I need to identify the new line chars if any using powershell or batch file and if present remove.
CodePudding user response:
I am afraid I don't really understand what you want. You didn't posted any input file nor specified what is the output you want from such an input. Anyway, I hope this code can help:
@echo off
setlocal EnableDelayedExpansion
rem Create a test file
set LF=^
%don't remove%
%these lines%
(
echo Line One: CR LF
set /P "=Line Two: LF!LF!"
echo Line Three: CR LF
) > test.txt < NUL
rem Read the file
set "acum=0"
(for /F "tokens=1* delims=:" %%a in ('findstr /O "^" test.txt') do (
if not defined line (
set "line=%%b"
) else (
set /A "len=%%a-acum-2, acum=%%a"
for %%n in (!len!) do if "!line:~%%n!" equ "" (
echo !line!
) else (
set /P "=!line!"
)
set "line=%%b"
)
)) < NUL
for %%a in (test.txt) do set /A "len=%%~Za-acum-2"

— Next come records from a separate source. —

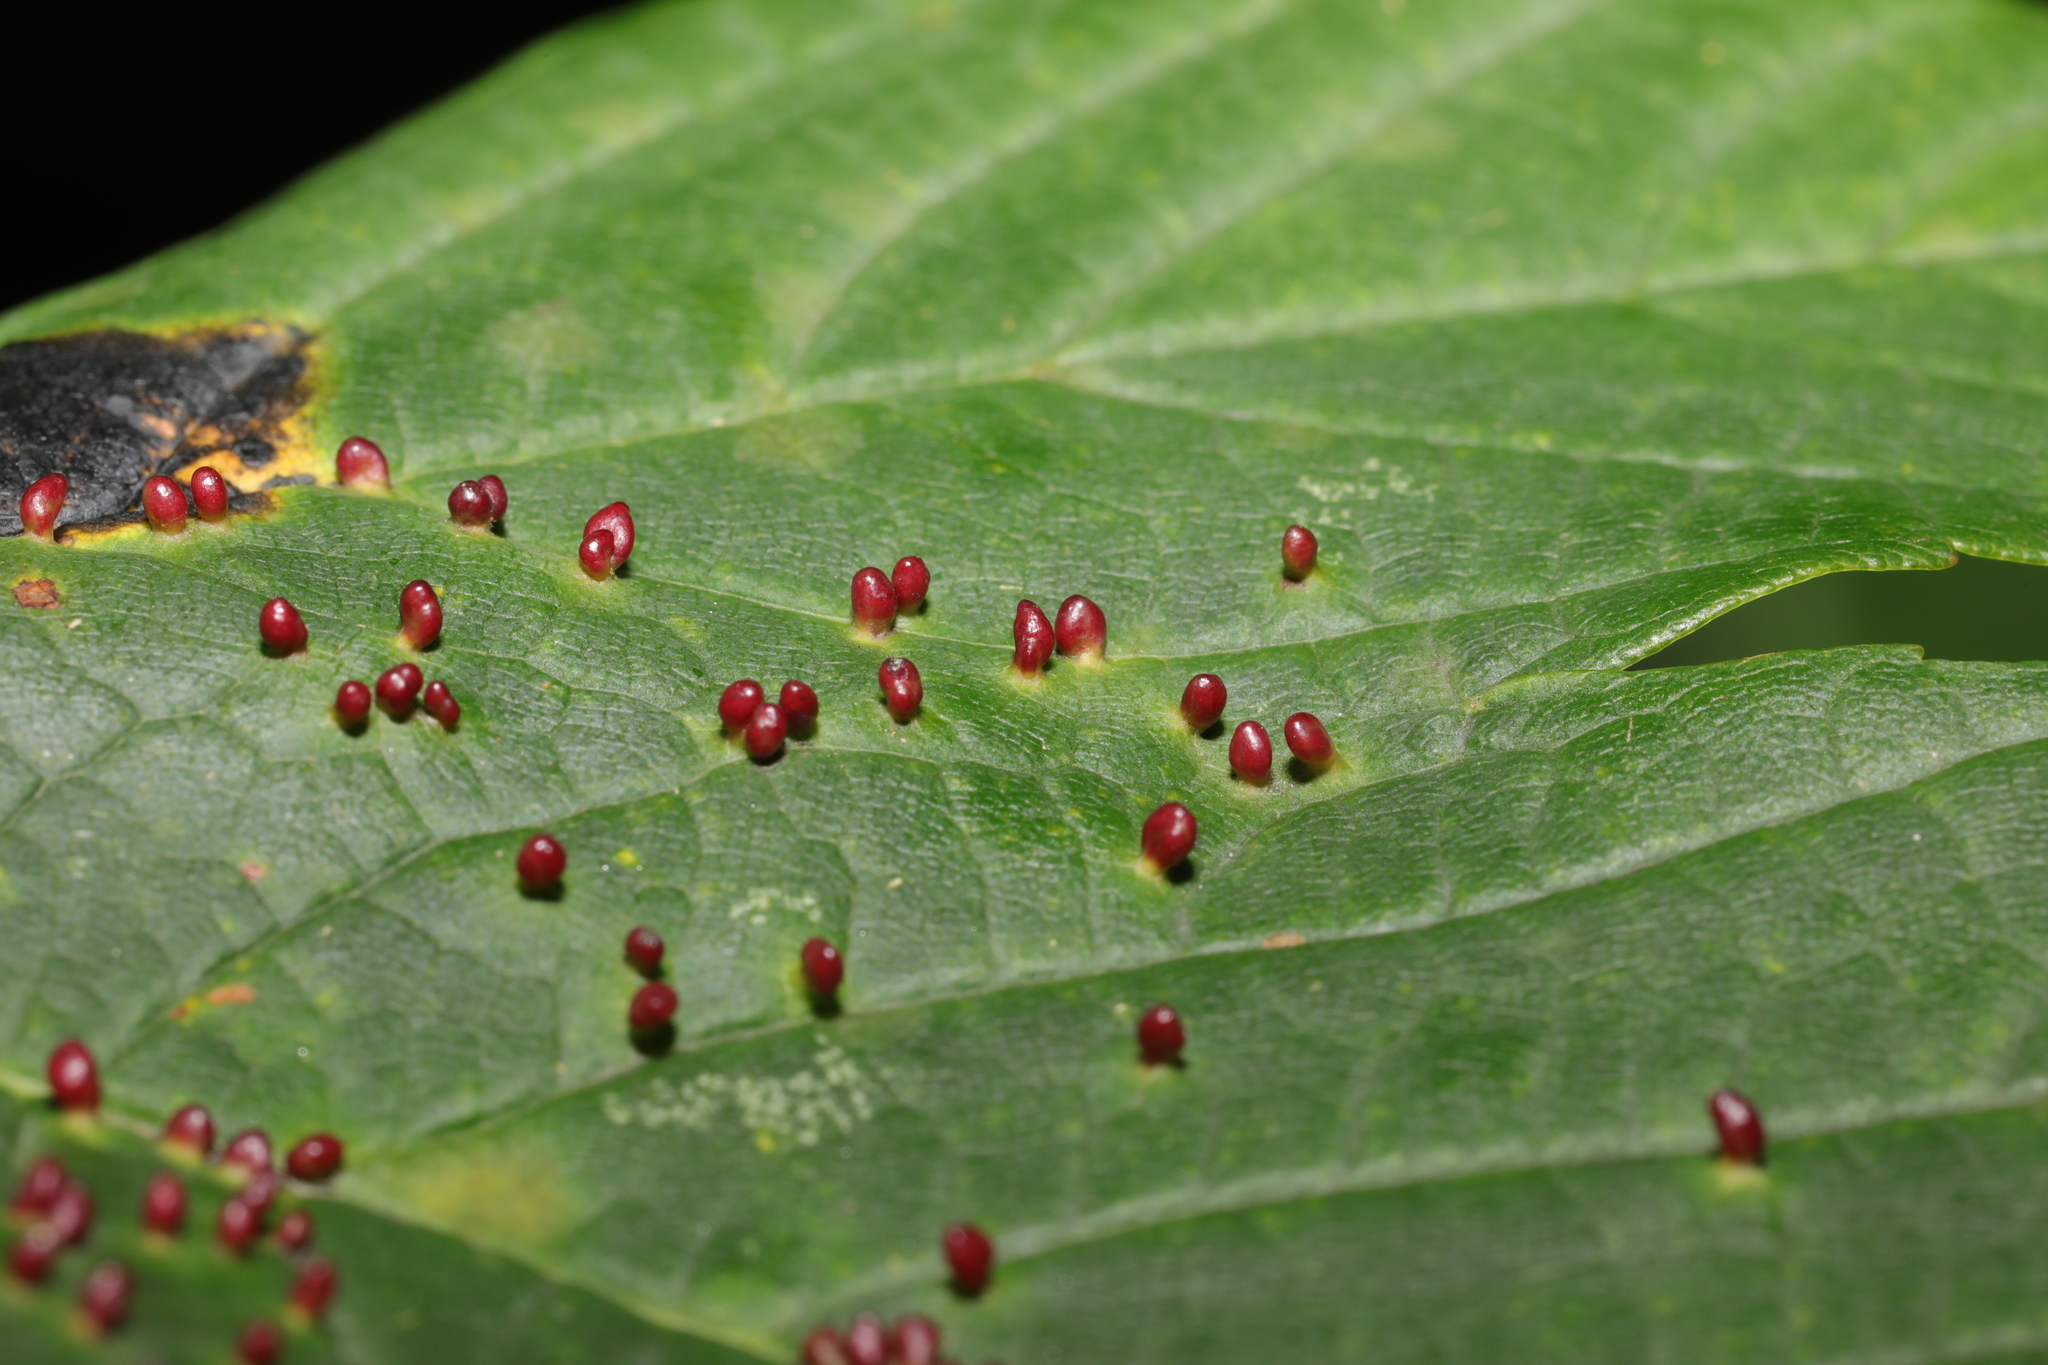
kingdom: Animalia
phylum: Arthropoda
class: Arachnida
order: Trombidiformes
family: Eriophyidae
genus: Aceria
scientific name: Aceria cephaloneus
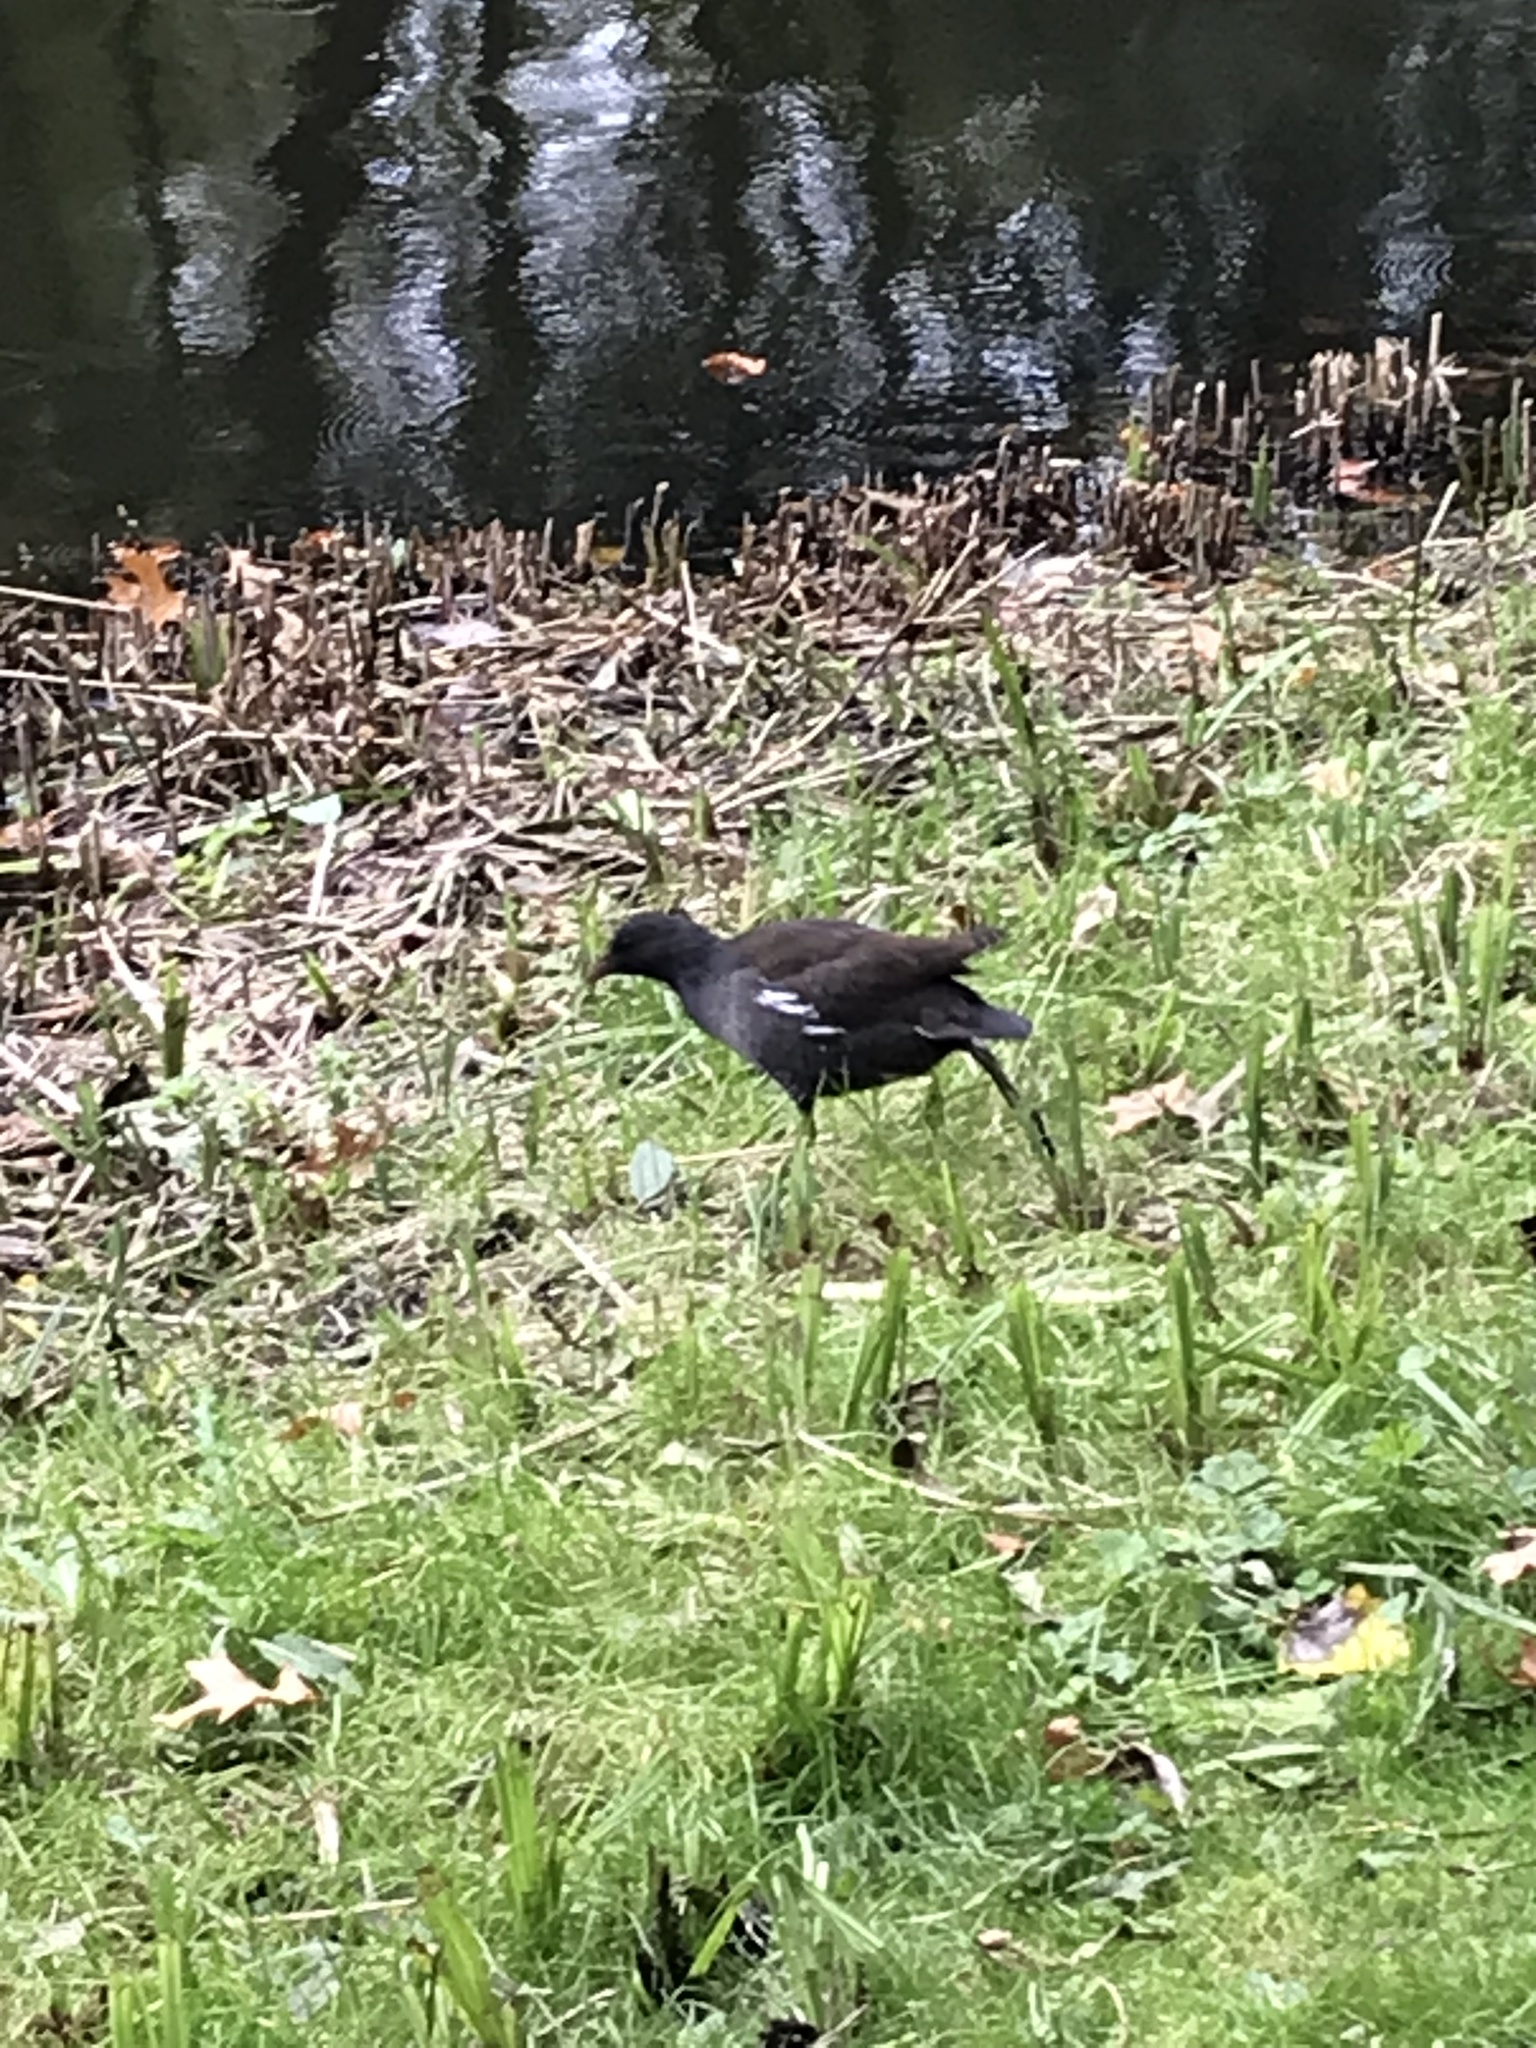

(for %%n in (!len!) do if "!line:~%%n!" equ "" (
echo !line!
) else (
set /P "=!line!"
)) < NUL
Output:
Line One: CR LF
Line Two: LFLine Three: CR LF
This example first create a file with three lines, but the second one is ended in LF instead of CR LF. Then, the program identify how each line ends and remove the alone LF's
The method is based on findstr /O
switch that reports the offset of the first byte of each line starting from beginning of file
CodePudding user response:
In a comment you state:
each record starts with
DTL
It sounds like the way to fix your file is to remove any newlines that aren't followed by verbatim DTL|
:
# Create sample file.
@'
DTL|foo1
DTL|foo2
result of an unwanted
newline or two
DTL|foo3
'@ > test.txt
# Replace all newlines not directly followed by verbatim 'DTL|'
# with a space (remove `, ' '` if you simply want to remove the newlines).
# Pipe to Set-Content in order to save to a file as needed.
(Get-Content -Raw test.txt) -replace '\r?\n(?!DTL\|)', ' '
Output:
DTL|foo1
DTL|foo2 result of an unwanted newline or two
DTL|foo3
For an explanation of the regex used with the -replace
operator above and the ability to experiment with it, see this regex101.com page.